Excerpted data:
★ ★ ★

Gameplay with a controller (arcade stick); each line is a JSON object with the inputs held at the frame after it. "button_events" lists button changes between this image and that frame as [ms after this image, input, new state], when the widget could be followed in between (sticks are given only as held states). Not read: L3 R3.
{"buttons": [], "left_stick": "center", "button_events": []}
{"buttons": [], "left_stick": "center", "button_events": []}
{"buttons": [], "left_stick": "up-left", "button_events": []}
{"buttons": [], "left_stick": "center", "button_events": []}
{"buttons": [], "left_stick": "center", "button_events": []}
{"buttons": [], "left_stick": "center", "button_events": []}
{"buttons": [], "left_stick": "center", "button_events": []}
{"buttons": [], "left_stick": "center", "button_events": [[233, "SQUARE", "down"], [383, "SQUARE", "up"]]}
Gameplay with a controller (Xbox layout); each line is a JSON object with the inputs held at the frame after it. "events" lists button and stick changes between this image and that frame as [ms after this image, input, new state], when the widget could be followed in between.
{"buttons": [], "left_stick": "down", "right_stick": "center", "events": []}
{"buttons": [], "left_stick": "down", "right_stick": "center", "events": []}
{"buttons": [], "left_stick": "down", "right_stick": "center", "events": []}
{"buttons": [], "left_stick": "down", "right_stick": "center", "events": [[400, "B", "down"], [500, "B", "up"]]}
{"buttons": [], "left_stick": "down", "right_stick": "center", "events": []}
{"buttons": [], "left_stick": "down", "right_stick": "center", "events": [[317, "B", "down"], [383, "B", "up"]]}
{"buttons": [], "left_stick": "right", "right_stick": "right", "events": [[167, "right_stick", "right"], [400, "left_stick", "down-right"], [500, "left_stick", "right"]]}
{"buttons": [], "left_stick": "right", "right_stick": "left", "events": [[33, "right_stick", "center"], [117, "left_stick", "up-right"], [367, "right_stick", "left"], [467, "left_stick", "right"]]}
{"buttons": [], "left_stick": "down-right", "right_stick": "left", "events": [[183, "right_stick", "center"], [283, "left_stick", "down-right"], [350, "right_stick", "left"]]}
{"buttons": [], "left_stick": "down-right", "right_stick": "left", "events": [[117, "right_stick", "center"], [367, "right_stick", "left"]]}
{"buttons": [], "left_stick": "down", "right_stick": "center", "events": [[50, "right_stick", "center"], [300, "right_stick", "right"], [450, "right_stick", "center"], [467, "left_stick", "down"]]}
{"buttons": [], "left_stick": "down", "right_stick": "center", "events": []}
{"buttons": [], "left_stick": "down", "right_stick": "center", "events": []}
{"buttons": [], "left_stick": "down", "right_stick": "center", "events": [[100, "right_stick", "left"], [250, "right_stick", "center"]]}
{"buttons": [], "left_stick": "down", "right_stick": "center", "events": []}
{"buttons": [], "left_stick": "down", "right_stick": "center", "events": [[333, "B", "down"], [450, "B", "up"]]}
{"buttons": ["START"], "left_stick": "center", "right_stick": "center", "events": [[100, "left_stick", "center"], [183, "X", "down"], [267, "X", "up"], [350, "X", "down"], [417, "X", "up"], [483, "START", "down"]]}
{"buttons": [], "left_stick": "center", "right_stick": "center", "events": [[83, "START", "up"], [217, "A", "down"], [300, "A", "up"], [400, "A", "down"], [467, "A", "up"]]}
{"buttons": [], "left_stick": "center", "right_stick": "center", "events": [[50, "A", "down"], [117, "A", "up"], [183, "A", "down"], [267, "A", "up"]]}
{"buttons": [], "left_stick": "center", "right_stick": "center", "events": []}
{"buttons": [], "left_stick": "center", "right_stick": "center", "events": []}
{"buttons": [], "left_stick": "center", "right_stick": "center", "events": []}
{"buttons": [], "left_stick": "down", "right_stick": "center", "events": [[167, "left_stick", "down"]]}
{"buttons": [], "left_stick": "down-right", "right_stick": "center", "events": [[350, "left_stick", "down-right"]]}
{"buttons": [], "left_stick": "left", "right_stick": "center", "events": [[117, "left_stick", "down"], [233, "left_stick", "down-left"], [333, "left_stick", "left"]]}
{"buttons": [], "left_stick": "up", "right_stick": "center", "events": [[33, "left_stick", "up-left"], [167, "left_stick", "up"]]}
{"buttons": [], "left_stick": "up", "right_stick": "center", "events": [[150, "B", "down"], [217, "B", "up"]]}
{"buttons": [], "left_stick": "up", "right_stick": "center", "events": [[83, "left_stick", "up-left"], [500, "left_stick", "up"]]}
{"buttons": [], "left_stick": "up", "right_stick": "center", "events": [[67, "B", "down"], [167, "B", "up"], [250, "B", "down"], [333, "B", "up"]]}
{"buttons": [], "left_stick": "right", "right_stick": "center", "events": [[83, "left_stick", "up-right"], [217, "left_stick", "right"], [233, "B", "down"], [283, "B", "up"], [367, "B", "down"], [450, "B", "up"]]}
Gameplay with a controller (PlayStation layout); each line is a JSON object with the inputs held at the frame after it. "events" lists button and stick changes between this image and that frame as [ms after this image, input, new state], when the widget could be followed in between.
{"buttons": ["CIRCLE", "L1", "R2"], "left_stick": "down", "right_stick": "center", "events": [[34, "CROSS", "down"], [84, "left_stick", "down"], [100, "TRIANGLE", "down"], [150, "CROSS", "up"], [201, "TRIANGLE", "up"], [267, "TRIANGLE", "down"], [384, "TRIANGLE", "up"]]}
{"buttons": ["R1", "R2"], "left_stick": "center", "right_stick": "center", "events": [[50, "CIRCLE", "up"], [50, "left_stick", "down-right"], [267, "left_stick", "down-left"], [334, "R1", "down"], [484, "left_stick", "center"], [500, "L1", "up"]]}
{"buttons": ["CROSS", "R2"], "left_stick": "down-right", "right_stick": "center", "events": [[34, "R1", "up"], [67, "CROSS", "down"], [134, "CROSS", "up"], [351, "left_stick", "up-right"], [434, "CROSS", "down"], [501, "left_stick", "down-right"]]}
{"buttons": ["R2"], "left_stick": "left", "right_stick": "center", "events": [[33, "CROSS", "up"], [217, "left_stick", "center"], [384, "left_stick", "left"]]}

★ ★ ★

The task:
Repeat the data above, word for word.

Finished task:
Gameplay with a controller (arcade stick); each line is a JSON object with the inputs held at the frame after it. "button_events" lists button changes between this image and that frame as [ms after this image, input, new state], when the widget could be followed in between (sticks are given only as held states). Not read: L3 R3.
{"buttons": [], "left_stick": "center", "button_events": []}
{"buttons": [], "left_stick": "center", "button_events": []}
{"buttons": [], "left_stick": "up-left", "button_events": []}
{"buttons": [], "left_stick": "center", "button_events": []}
{"buttons": [], "left_stick": "center", "button_events": []}
{"buttons": [], "left_stick": "center", "button_events": []}
{"buttons": [], "left_stick": "center", "button_events": []}
{"buttons": [], "left_stick": "center", "button_events": [[233, "SQUARE", "down"], [383, "SQUARE", "up"]]}
Gameplay with a controller (Xbox layout); each line is a JSON object with the inputs held at the frame after it. "events" lists button and stick changes between this image and that frame as [ms after this image, input, new state], when the widget could be followed in between.
{"buttons": [], "left_stick": "down", "right_stick": "center", "events": []}
{"buttons": [], "left_stick": "down", "right_stick": "center", "events": []}
{"buttons": [], "left_stick": "down", "right_stick": "center", "events": []}
{"buttons": [], "left_stick": "down", "right_stick": "center", "events": [[400, "B", "down"], [500, "B", "up"]]}
{"buttons": [], "left_stick": "down", "right_stick": "center", "events": []}
{"buttons": [], "left_stick": "down", "right_stick": "center", "events": [[317, "B", "down"], [383, "B", "up"]]}
{"buttons": [], "left_stick": "right", "right_stick": "right", "events": [[167, "right_stick", "right"], [400, "left_stick", "down-right"], [500, "left_stick", "right"]]}
{"buttons": [], "left_stick": "right", "right_stick": "left", "events": [[33, "right_stick", "center"], [117, "left_stick", "up-right"], [367, "right_stick", "left"], [467, "left_stick", "right"]]}
{"buttons": [], "left_stick": "down-right", "right_stick": "left", "events": [[183, "right_stick", "center"], [283, "left_stick", "down-right"], [350, "right_stick", "left"]]}
{"buttons": [], "left_stick": "down-right", "right_stick": "left", "events": [[117, "right_stick", "center"], [367, "right_stick", "left"]]}
{"buttons": [], "left_stick": "down", "right_stick": "center", "events": [[50, "right_stick", "center"], [300, "right_stick", "right"], [450, "right_stick", "center"], [467, "left_stick", "down"]]}
{"buttons": [], "left_stick": "down", "right_stick": "center", "events": []}
{"buttons": [], "left_stick": "down", "right_stick": "center", "events": []}
{"buttons": [], "left_stick": "down", "right_stick": "center", "events": [[100, "right_stick", "left"], [250, "right_stick", "center"]]}
{"buttons": [], "left_stick": "down", "right_stick": "center", "events": []}
{"buttons": [], "left_stick": "down", "right_stick": "center", "events": [[333, "B", "down"], [450, "B", "up"]]}
{"buttons": ["START"], "left_stick": "center", "right_stick": "center", "events": [[100, "left_stick", "center"], [183, "X", "down"], [267, "X", "up"], [350, "X", "down"], [417, "X", "up"], [483, "START", "down"]]}
{"buttons": [], "left_stick": "center", "right_stick": "center", "events": [[83, "START", "up"], [217, "A", "down"], [300, "A", "up"], [400, "A", "down"], [467, "A", "up"]]}
{"buttons": [], "left_stick": "center", "right_stick": "center", "events": [[50, "A", "down"], [117, "A", "up"], [183, "A", "down"], [267, "A", "up"]]}
{"buttons": [], "left_stick": "center", "right_stick": "center", "events": []}
{"buttons": [], "left_stick": "center", "right_stick": "center", "events": []}
{"buttons": [], "left_stick": "center", "right_stick": "center", "events": []}
{"buttons": [], "left_stick": "down", "right_stick": "center", "events": [[167, "left_stick", "down"]]}
{"buttons": [], "left_stick": "down-right", "right_stick": "center", "events": [[350, "left_stick", "down-right"]]}
{"buttons": [], "left_stick": "left", "right_stick": "center", "events": [[117, "left_stick", "down"], [233, "left_stick", "down-left"], [333, "left_stick", "left"]]}
{"buttons": [], "left_stick": "up", "right_stick": "center", "events": [[33, "left_stick", "up-left"], [167, "left_stick", "up"]]}
{"buttons": [], "left_stick": "up", "right_stick": "center", "events": [[150, "B", "down"], [217, "B", "up"]]}
{"buttons": [], "left_stick": "up", "right_stick": "center", "events": [[83, "left_stick", "up-left"], [500, "left_stick", "up"]]}
{"buttons": [], "left_stick": "up", "right_stick": "center", "events": [[67, "B", "down"], [167, "B", "up"], [250, "B", "down"], [333, "B", "up"]]}
{"buttons": [], "left_stick": "right", "right_stick": "center", "events": [[83, "left_stick", "up-right"], [217, "left_stick", "right"], [233, "B", "down"], [283, "B", "up"], [367, "B", "down"], [450, "B", "up"]]}
Gameplay with a controller (PlayStation layout); each line is a JSON object with the inputs held at the frame after it. "events" lists button and stick changes between this image and that frame as [ms after this image, input, new state], when the widget could be followed in between.
{"buttons": ["CIRCLE", "L1", "R2"], "left_stick": "down", "right_stick": "center", "events": [[34, "CROSS", "down"], [84, "left_stick", "down"], [100, "TRIANGLE", "down"], [150, "CROSS", "up"], [201, "TRIANGLE", "up"], [267, "TRIANGLE", "down"], [384, "TRIANGLE", "up"]]}
{"buttons": ["R1", "R2"], "left_stick": "center", "right_stick": "center", "events": [[50, "CIRCLE", "up"], [50, "left_stick", "down-right"], [267, "left_stick", "down-left"], [334, "R1", "down"], [484, "left_stick", "center"], [500, "L1", "up"]]}
{"buttons": ["CROSS", "R2"], "left_stick": "down-right", "right_stick": "center", "events": [[34, "R1", "up"], [67, "CROSS", "down"], [134, "CROSS", "up"], [351, "left_stick", "up-right"], [434, "CROSS", "down"], [501, "left_stick", "down-right"]]}
{"buttons": ["R2"], "left_stick": "left", "right_stick": "center", "events": [[33, "CROSS", "up"], [217, "left_stick", "center"], [384, "left_stick", "left"]]}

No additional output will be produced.